I, like everyone else in the world (it seems), have been so tired lately.
I get up too early, work all day, stay up too late in an effort to trick a 24-hour-day into producing the ROI of a 30-hour one. And, as you all know if you’ve read any of my other posts, I like to reinterpret math/science/the laws of physics any time doing so is to my benefit, and so here we are.
I know the reason why most of us are so tired. It’s because we’re driven. It’s because, despite how dope we already are, we know we can be that much doper. It’s not about not appreciating where we’re at, but it’s knowing that we got to where we’re at by being who we are, and being who we are requires semi-regular game-planning/goal-setting/life reevaluation, so why would we stop? We’re hustlers, baby, and just want you to know.
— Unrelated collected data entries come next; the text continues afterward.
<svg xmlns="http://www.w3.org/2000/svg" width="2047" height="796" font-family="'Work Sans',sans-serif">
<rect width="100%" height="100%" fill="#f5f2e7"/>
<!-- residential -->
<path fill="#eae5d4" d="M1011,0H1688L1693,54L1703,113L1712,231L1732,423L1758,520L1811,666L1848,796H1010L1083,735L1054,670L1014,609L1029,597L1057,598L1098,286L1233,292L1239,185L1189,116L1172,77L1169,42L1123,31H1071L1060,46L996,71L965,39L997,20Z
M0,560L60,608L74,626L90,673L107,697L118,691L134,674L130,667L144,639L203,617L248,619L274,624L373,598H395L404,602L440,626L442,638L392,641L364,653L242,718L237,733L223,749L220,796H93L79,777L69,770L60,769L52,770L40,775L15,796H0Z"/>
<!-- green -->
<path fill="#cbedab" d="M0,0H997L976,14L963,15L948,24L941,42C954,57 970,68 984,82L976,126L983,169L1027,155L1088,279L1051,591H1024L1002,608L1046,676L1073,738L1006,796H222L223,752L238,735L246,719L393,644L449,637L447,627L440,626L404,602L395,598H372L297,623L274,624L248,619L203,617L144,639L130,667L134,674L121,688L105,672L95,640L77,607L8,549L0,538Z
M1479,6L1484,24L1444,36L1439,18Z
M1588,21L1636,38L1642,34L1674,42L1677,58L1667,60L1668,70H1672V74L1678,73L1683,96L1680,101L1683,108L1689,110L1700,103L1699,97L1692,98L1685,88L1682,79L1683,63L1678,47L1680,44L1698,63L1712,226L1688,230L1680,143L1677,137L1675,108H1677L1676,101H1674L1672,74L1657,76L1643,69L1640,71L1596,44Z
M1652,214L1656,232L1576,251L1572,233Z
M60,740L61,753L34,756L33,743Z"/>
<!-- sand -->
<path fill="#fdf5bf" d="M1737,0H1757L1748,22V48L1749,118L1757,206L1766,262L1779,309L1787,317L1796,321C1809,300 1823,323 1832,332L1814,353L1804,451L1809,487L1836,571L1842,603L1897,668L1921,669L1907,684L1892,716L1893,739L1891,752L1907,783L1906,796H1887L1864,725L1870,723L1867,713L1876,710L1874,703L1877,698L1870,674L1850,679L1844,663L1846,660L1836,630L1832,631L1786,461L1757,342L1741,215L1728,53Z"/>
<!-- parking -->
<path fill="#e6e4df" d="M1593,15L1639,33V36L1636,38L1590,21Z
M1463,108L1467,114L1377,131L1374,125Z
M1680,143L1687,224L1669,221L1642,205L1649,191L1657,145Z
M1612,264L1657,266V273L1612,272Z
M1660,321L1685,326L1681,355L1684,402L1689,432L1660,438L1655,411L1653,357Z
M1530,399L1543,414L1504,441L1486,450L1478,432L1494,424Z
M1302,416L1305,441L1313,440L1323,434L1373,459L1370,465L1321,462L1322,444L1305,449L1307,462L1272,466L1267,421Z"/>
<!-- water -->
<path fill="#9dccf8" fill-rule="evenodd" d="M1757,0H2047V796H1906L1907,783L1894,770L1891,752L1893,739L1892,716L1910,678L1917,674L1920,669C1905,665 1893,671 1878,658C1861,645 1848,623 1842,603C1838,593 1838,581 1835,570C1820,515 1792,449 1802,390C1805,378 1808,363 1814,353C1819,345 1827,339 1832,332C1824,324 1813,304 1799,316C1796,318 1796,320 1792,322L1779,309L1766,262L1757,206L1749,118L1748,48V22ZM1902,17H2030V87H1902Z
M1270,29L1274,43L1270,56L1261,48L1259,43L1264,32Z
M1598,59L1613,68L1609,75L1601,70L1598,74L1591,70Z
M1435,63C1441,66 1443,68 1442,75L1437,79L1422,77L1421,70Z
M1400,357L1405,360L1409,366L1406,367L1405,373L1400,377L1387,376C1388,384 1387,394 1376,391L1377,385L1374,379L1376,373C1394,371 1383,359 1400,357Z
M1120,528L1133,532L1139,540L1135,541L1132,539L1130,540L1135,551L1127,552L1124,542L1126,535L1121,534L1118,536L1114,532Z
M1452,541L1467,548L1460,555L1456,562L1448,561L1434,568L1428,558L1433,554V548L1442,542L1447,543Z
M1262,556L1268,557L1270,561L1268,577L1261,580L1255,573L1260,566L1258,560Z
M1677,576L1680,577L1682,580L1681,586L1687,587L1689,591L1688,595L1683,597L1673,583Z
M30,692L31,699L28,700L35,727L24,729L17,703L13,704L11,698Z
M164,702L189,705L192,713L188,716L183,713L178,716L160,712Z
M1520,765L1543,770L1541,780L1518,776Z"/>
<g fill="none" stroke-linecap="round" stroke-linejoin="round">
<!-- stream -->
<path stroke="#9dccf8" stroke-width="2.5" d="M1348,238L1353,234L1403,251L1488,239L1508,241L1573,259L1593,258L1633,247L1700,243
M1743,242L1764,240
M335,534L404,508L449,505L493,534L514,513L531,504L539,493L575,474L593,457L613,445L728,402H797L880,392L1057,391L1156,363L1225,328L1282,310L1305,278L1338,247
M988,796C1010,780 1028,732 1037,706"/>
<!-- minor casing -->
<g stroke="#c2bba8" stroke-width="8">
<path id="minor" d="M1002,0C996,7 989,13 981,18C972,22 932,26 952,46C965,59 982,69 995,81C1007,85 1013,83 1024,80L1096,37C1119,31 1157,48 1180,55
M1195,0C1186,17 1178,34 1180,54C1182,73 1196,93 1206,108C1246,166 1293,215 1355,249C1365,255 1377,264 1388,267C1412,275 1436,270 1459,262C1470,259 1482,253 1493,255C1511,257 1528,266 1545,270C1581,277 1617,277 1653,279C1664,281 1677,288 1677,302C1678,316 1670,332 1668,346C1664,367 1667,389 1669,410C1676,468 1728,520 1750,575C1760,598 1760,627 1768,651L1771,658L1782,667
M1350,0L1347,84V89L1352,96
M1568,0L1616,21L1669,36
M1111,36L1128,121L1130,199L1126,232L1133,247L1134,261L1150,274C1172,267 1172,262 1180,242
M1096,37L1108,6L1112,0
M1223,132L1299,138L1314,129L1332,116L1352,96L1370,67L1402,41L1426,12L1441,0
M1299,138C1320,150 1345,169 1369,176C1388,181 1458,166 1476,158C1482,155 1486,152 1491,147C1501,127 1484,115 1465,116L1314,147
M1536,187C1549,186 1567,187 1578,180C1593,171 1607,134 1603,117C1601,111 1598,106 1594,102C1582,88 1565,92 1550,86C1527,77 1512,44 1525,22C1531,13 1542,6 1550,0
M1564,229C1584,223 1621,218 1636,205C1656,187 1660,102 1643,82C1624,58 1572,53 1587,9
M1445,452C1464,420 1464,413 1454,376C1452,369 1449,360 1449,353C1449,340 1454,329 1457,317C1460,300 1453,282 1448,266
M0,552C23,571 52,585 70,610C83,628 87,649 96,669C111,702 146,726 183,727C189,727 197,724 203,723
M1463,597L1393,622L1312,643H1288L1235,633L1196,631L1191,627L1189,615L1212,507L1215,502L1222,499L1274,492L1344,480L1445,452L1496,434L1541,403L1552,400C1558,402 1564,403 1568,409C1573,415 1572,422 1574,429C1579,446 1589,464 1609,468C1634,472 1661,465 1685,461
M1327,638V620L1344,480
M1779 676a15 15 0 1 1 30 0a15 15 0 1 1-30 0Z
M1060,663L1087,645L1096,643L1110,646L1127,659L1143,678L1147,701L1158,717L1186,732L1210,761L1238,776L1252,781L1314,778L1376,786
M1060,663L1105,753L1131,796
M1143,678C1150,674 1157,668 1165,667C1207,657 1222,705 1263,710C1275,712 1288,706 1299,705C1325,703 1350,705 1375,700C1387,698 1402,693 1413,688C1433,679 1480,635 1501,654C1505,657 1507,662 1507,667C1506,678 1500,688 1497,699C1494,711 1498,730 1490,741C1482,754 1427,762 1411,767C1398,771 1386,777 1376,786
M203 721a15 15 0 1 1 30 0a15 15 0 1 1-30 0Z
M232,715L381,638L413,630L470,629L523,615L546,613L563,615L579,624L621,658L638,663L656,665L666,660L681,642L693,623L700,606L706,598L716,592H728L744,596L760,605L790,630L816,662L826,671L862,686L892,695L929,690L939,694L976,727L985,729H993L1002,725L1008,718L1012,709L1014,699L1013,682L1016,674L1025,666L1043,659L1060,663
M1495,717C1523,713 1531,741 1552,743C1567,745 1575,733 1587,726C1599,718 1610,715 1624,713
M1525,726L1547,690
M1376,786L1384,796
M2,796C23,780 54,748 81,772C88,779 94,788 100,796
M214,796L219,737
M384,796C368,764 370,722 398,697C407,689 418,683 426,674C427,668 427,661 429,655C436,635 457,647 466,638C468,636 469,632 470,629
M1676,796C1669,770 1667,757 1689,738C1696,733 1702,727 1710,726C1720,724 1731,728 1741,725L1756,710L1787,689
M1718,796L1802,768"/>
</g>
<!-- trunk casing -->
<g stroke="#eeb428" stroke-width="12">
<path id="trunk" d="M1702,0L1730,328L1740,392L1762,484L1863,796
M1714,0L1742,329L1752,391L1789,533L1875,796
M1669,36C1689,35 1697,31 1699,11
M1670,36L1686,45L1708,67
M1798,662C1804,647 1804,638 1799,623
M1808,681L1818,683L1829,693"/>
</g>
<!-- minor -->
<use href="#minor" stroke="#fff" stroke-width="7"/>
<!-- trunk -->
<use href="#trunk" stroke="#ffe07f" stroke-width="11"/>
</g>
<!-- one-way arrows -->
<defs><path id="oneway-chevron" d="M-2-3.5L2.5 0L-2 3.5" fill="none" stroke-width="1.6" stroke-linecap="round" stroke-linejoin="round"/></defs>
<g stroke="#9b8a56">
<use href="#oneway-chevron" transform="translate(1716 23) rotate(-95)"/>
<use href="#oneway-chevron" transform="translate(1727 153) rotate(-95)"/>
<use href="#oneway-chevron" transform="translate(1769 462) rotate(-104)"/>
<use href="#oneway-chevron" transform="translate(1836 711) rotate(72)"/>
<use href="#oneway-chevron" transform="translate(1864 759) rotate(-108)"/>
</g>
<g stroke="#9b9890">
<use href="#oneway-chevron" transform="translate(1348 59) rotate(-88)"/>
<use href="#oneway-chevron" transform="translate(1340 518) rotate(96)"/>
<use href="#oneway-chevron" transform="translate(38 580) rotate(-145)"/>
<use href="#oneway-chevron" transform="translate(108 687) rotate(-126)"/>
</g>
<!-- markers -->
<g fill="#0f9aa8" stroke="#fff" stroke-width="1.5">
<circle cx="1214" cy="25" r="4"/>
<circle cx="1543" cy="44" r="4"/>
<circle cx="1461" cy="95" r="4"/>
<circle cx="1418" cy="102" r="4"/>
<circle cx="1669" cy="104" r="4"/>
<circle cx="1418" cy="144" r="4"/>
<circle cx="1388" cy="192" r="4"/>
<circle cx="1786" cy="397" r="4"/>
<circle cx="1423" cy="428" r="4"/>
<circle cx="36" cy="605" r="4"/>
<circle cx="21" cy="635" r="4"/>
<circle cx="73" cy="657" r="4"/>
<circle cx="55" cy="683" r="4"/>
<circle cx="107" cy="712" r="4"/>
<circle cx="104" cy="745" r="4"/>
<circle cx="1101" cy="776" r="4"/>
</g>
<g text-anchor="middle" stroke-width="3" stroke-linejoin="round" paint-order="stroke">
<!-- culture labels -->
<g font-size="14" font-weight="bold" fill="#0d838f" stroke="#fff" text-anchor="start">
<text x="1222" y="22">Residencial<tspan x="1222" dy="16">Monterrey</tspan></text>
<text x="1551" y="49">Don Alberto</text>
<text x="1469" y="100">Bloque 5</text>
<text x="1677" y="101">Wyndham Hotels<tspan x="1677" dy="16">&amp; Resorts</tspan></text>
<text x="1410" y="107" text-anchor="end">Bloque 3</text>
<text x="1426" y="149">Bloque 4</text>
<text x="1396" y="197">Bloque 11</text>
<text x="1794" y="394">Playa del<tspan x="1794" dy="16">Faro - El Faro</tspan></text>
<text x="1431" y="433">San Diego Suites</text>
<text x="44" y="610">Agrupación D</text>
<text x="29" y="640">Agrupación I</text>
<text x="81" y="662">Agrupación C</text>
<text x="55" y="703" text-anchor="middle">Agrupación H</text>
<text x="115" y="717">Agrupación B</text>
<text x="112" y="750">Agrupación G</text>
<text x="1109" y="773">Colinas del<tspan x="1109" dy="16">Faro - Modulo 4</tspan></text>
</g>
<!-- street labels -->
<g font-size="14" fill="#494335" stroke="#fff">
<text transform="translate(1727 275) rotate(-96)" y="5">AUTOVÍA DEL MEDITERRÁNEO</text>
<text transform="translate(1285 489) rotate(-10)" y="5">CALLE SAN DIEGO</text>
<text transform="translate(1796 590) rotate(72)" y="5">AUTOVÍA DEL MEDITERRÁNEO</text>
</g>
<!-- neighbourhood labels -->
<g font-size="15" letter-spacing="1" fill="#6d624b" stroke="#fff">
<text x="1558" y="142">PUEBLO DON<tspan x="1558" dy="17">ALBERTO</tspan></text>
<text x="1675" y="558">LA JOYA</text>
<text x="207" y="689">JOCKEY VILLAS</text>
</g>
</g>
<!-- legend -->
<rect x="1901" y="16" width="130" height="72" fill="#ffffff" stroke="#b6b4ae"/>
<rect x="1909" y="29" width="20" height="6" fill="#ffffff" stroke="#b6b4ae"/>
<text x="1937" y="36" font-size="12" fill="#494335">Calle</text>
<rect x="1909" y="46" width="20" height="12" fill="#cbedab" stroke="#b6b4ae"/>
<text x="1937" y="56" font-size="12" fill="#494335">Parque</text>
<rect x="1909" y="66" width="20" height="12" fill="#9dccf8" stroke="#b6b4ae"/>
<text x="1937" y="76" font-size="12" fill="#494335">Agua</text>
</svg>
And, therefore, in our efforts to keep improving ourselves, our lives, everyone else’s lives (shout out to Langston), we get tired.
So, per usual, I have a story.
Not too long ago at work, a friend of mine put time on my calendar to chat. Like, formally. She wanted my advice on being a writer. She told me stuff I never knew, about how she used to write sci-fi stories growing up, how she’s always loved writing, how she’s always really wanted to do more of it, but she wasn’t sure how. So, she wanted to know my thoughts on how.
I told her things that we all know, but that I still believe are true: that getting started is always the hardest part; that the fear of rejection is a very real and paralyzing condition. I told her things that maybe we don’t all know, about strategies for submitting to journals and publications, the pros and cons, why sometimes you would but maybe sometimes you wouldn’t. And then I told her something that felt trivial at the time and now has wrapped all the way around to being the motivational little nugget for this post: to just take a step.
I have realized/accepted/maybe should talk to a shrink about the fact I – primarily – like to take BIG steps. Like, giant, huge, leaping over rivers kind of steps. I want to get where I’m going faster than people say it should take me, and anyone who has ever driven/walked/spoken with me can account for that. And, if you’re like me, sometimes when your steps don’t feel big enough to be measurable – when you’re in stop-and-go traffic instead of flying down the freeway with the wind in your hair like you deserve to be in the closing/opening credits of some 80’s movie – they don’t feel like they matter as much.
The idiom is baby steps. However, I like to revise English colloquialisms to best fit my linguistic needs, so I’m gonna call them toddler steps. Because when I think about babies, they spend about .5 seconds stepping, and the rest of that adventure toppled on their asses. I have more faith in your stepping ability, and in mine, too. So I say we’re toddlers – zooming, maybe clumsily, through the house in our Pampers, fully capable of hitting a real nice stride, also fully capable of running into the refrigerator door and falling ass-backwards and crying about it for longer than we wish we would.
I think, when we’re slamming into refrigerators instead of running past all those babies victoriously on the playground, it can be hard to keep taking steps. Especially when they feel small. Especially when we’re tired. But we are all running into refrigerators, at some point. We are all tired, at some point. And whether it’s writing, or hockey-playing, or reality-TV-show auditioning, every day you do anything at all is a step. And all those steps add up. They move you places. They get you places. And, just like you wouldn’t pull over and pout in the middle of stop-and-go traffic, or cancel your whole road trip and turn around because I-95 sucks, yet again, you can’t do it now. Because all this time I’ve spent toddler-stepping, zooming past wobbly babies and slamming into refrigerators, has always – eventually – gotten me to the right places. Places I’m really proud to be.
So I know you’re tired, and I know it sucks. I know you want to see more progress than what you might see right now, and that maybe it feels like you’ve been toddler-stepping in circles forever. You haven’t been. You’re getting somewhere.
You’re getting somewhere.
YOU. Are getting somewhere.
Somewhere you might not even be able to imagine, but the scraped knees and bruises are gonna be so, so worth it. I promise.
So, keep toddler stepping. And get there, already.